— start of Reading passage —

Monthly Archive for September, 2008

A post from the other Ramsey

Typical conversation in our home:
Me: “You really need a new blog post, it’s been nearly two weeks.”
Todd: “I know, but I don’t have time, or anything to write about.”
Me: “Well, you need to do something because you’re going to lose readers.”
Todd: “Why don’t you write a post for me?”
Me: “No.”

Yes Internet, it’s me, Todd’s lovely wife, she of the hula-ing and scrunched-up face.

In the past I have turned down Todd’s offers of writing blog posts because I never feel I have anything to write about that anyone else would want to read. Todd tells me I need to get over that, because if everyone else felt that way we would have no blogs, and then what would America do during the day to avoid actual work? I have relented in this case, though, because three* bloggers are trying to raise money for adoption:

Brian Seay’s Un-Raffle – You can win a trip (but this is not gambling)!

Steven Bush – You can buy a pretty picture!

The Neills – You can buy a pretty hair bow!

If you’re able, please give what you can to these three families! And please stop back by Todd’s blog in about 5-7 years (timeline still under negotiation) and donate to our own adoption!

Thank you, Internet, for reading my blog post.

— end of Reading passage —

Given problem A → From the blog post, output the passage starting with "Brian Seay’s Un-Raffle" and going on through "pretty hair bow!".
Given problem B → Rewrite the paragraph of the blog post that begins "In the past I have turned down" in a shorter form, keeping its main facts.

— start of Information provided —

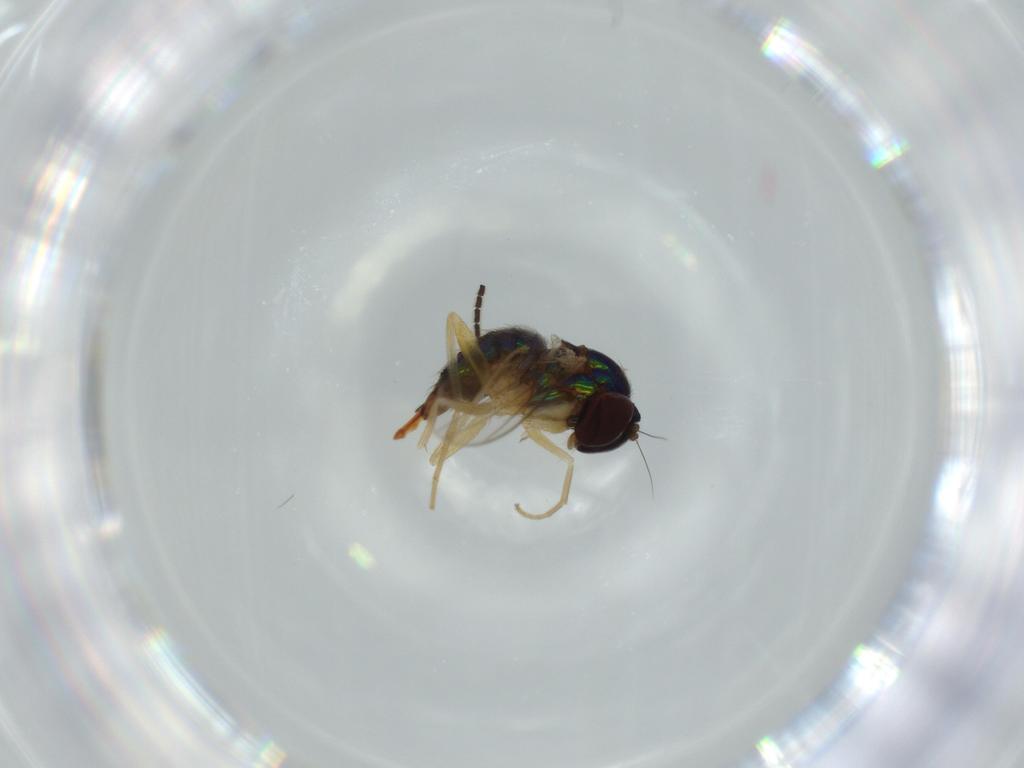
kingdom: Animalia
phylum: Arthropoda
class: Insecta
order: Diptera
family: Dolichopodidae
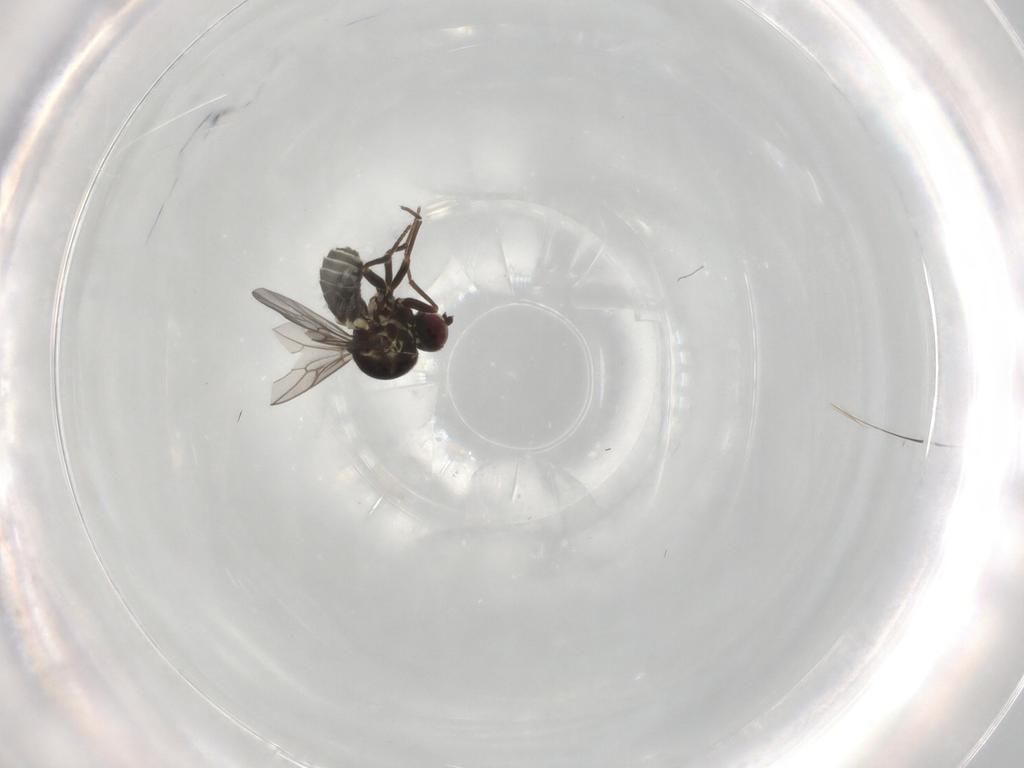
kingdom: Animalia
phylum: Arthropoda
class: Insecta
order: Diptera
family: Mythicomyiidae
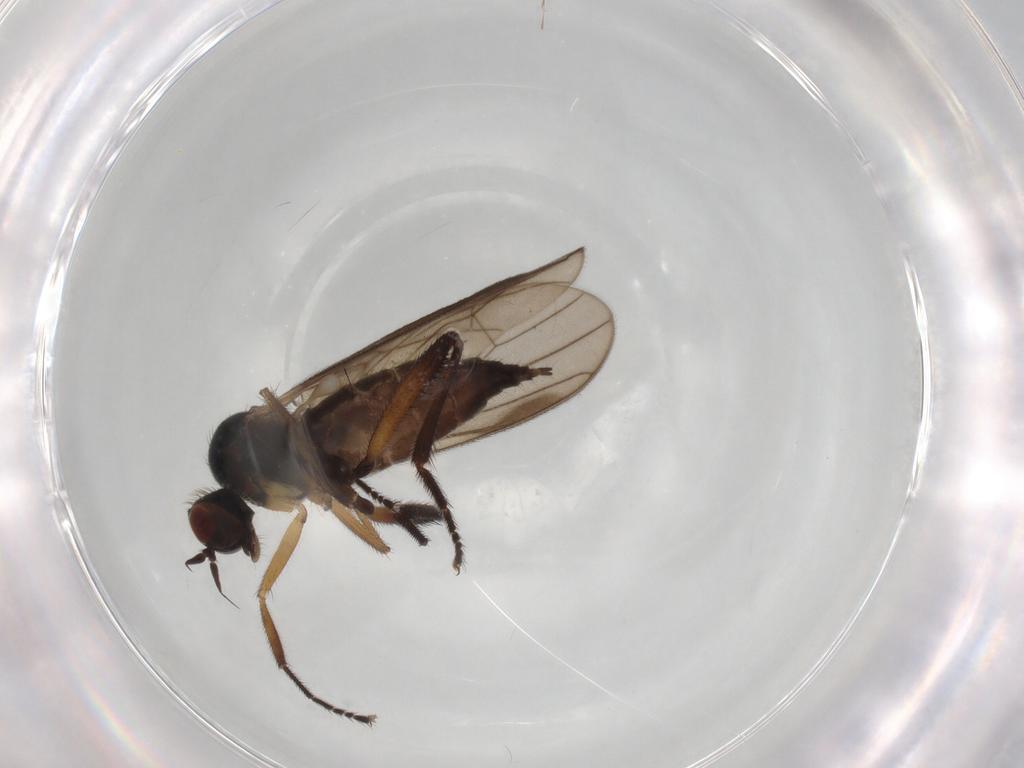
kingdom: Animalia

— end of Information provided —

Exercise answer A →
Brian Seay’s Un-Raffle – You can win a trip (but this is not gambling)!

Steven Bush – You can buy a pretty picture!

The Neills – You can buy a pretty hair bow!

Exercise answer B → The writer has always declined Todd's offers to write blog posts, feeling she has nothing others would want to read. Todd says she should get over that, since if everyone felt that way there would be no blogs and America would have nothing to do during the day to avoid actual work. She has agreed this time because three bloggers are trying to raise money for adoption.